This website is designed for IT and MDM administrators. It contains all aspects of mobile device management (MDM) settings as defined by Apple. If you are an Apple Developer, you can also refer to the following two documents:
What is mobile device management (MDM)?
iOS devices with iOS 5 or later, tvOS devices with tvOS 9 or later, and Mac computers with OS X 10.7 or later have a built-in framework that supports mobile device management (MDM). MDM lets you securely and wirelessly configure devices, whether they’re owned by the user or your organization. MDM includes updating software and device settings, monitoring compliance with organizational policies, and remotely wiping or locking devices. Users can enroll their own devices in MDM, and organization-owned devices can be enrolled in MDM automatically using Apple School Manager or Apple Business Manager.
After enrolled, you can wirelessly distribute, manage, and configure apps and books purchased through Apple School Manager, Apple Business Manager, or enterprise apps developed in-house. Users can install apps themselves, or apps can be installed automatically depending on the type of app it is, how it’s assigned, and whether the iOS or tvOS device is supervised.
There are a few concepts to understand if you’re going to use MDM, so see next how MDM uses configuration profiles and payloads.
How does MDM work?
Mobile device management is enabled when an MDM solution sends a properly configured enrollment profile to an Apple device. After the enrollment profile is approved, either by the device or the user, configuration profiles containing payloads are delivered to the device. The settings in the payloads determine how the device will function.

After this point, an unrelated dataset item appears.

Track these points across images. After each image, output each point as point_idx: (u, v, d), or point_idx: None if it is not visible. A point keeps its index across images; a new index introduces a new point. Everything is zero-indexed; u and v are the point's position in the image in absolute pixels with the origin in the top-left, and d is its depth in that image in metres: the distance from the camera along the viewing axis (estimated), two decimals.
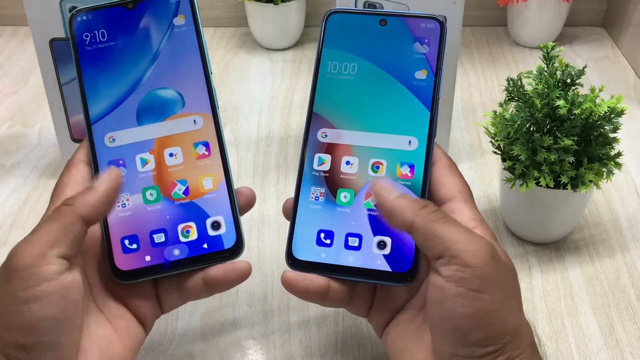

What are configuration profiles?
A configuration profile is an XML file that consists of payloads that load settings and authorization information onto Apple devices. Configuration profiles automate the configuration of settings, accounts, restrictions, and credentials. These files can be created by an MDM solution or Apple Configurator 2, or they can be created manually.
Because configuration profiles can be encrypted and signed, you can restrict their use to a specific Apple device and—with the exception of user names and passwords—prevent anyone from changing the settings. You can also mark a configuration profile as being locked to the device. The configuration profile can be removed only by wiping the device of all data or by entering the password associated with the configuration profile. Accounts that are configured by a profile, such as Microsoft Exchange accounts, can be removed only by deleting the configuration profile.
Note: Only configuration profiles manually installed need to be signed, encrypted, or locked. Configuration profiles pushed to Apple devices from your MDM solution don’t need to be signed, encrypted, or locked.
Why are there two types of configuration profiles?
Configuration profiles can be sent to users or devices, or groups of users or groups of devices.
You may also want to create separate configuration profiles for specific devices (such as iPhone devices) or a group of users (such as students). For information, see Payload best practices.
If your MDM solution supports it, you can distribute configuration profiles as a mail attachment, through a link on your own webpage, or through the MDM solution’s built-in user portal. When users open the mail attachment or download the configuration profile using a web browser, they’re prompted to begin configuration profile installation.
To learn how to prepare your organization to deploy Apple devices, see:
Note: You can use Apple Configurator 2 to add device configuration profiles (automatically or manually) to iOS and tvOS devices. To add device or user configuration profiles containing macOS-specific settings, use a third-party mobile device management (MDM) solution or Profile Manager, part of the macOS Server app.
What is a payload?
A payload can be configured to manage specific settings on Apple devices. For example, you can have different payloads to require a complex passcode, populate an Exchange account with all the Exchange server information, and add a VPN configuration to a device. Even though each payload has its own unique settings, all payloads are defined by the following:
The operating system or systems that the payload supports
The channel that does the payload work
Whether the payload requires the Apple device to be supervised
Whether the payload is exclusive or whether it can be combined with other payloads of the same type
Whether the payload can have duplicates
After payloads are configured, they are saved in a configuration profile.